» **ASSIGNMENT**: Please rewrite the records below with every "Union" changed to "Union College" and everything else kept the same.

[[ GIVEN INFORMATION open ]]

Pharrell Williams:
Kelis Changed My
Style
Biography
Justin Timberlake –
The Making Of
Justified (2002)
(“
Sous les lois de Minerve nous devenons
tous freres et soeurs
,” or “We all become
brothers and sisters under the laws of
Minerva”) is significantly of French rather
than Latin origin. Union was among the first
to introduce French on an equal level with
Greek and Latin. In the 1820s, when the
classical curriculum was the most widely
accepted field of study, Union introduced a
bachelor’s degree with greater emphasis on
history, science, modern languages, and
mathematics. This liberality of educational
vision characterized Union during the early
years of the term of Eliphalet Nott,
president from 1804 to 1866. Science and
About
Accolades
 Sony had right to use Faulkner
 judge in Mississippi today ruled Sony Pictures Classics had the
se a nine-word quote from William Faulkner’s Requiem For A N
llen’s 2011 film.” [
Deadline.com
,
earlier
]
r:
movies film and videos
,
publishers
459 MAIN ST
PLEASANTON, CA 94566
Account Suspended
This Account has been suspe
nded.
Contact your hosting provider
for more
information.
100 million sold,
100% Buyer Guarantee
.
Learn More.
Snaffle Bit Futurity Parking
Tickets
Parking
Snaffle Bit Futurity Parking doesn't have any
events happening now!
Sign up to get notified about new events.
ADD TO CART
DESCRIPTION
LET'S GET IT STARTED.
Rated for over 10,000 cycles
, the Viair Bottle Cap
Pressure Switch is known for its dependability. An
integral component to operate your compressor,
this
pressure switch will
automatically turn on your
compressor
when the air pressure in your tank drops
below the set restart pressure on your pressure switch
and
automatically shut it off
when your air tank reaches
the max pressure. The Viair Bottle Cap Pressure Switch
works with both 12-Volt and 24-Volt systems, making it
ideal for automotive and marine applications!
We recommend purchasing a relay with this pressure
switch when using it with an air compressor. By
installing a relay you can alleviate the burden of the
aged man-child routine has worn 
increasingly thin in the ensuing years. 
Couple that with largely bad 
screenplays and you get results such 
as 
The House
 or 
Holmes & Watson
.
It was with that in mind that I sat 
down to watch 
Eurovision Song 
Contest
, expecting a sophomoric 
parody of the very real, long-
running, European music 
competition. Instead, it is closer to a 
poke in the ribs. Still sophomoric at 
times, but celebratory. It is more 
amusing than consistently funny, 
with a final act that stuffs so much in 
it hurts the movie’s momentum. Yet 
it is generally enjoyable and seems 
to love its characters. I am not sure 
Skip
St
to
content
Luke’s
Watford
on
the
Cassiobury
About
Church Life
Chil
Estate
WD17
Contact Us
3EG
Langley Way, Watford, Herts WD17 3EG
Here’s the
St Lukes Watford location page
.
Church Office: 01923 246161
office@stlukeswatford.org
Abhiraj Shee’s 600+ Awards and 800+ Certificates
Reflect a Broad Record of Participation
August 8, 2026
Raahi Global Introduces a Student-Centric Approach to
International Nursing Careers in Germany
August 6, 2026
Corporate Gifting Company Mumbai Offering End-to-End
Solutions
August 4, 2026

[[ GIVEN INFORMATION closed ]]

» **RESPONSE BELOW**:
Pharrell Williams:
Kelis Changed My
Style
Biography
Justin Timberlake –
The Making Of
Justified (2002)
(“
Sous les lois de Minerve nous devenons
tous freres et soeurs
,” or “We all become
brothers and sisters under the laws of
Minerva”) is significantly of French rather
than Latin origin. Union College was among the first
to introduce French on an equal level with
Greek and Latin. In the 1820s, when the
classical curriculum was the most widely
accepted field of study, Union College introduced a
bachelor’s degree with greater emphasis on
history, science, modern languages, and
mathematics. This liberality of educational
vision characterized Union College during the early
years of the term of Eliphalet Nott,
president from 1804 to 1866. Science and
About
Accolades
 Sony had right to use Faulkner
 judge in Mississippi today ruled Sony Pictures Classics had the
se a nine-word quote from William Faulkner’s Requiem For A N
llen’s 2011 film.” [
Deadline.com
,
earlier
]
r:
movies film and videos
,
publishers
459 MAIN ST
PLEASANTON, CA 94566
Account Suspended
This Account has been suspe
nded.
Contact your hosting provider
for more
information.
100 million sold,
100% Buyer Guarantee
.
Learn More.
Snaffle Bit Futurity Parking
Tickets
Parking
Snaffle Bit Futurity Parking doesn't have any
events happening now!
Sign up to get notified about new events.
ADD TO CART
DESCRIPTION
LET'S GET IT STARTED.
Rated for over 10,000 cycles
, the Viair Bottle Cap
Pressure Switch is known for its dependability. An
integral component to operate your compressor,
this
pressure switch will
automatically turn on your
compressor
when the air pressure in your tank drops
below the set restart pressure on your pressure switch
and
automatically shut it off
when your air tank reaches
the max pressure. The Viair Bottle Cap Pressure Switch
works with both 12-Volt and 24-Volt systems, making it
ideal for automotive and marine applications!
We recommend purchasing a relay with this pressure
switch when using it with an air compressor. By
installing a relay you can alleviate the burden of the
aged man-child routine has worn 
increasingly thin in the ensuing years. 
Couple that with largely bad 
screenplays and you get results such 
as 
The House
 or 
Holmes & Watson
.
It was with that in mind that I sat 
down to watch 
Eurovision Song 
Contest
, expecting a sophomoric 
parody of the very real, long-
running, European music 
competition. Instead, it is closer to a 
poke in the ribs. Still sophomoric at 
times, but celebratory. It is more 
amusing than consistently funny, 
with a final act that stuffs so much in 
it hurts the movie’s momentum. Yet 
it is generally enjoyable and seems 
to love its characters. I am not sure 
Skip
St
to
content
Luke’s
Watford
on
the
Cassiobury
About
Church Life
Chil
Estate
WD17
Contact Us
3EG
Langley Way, Watford, Herts WD17 3EG
Here’s the
St Lukes Watford location page
.
Church Office: 01923 246161
office@stlukeswatford.org
Abhiraj Shee’s 600+ Awards and 800+ Certificates
Reflect a Broad Record of Participation
August 8, 2026
Raahi Global Introduces a Student-Centric Approach to
International Nursing Careers in Germany
August 6, 2026
Corporate Gifting Company Mumbai Offering End-to-End
Solutions
August 4, 2026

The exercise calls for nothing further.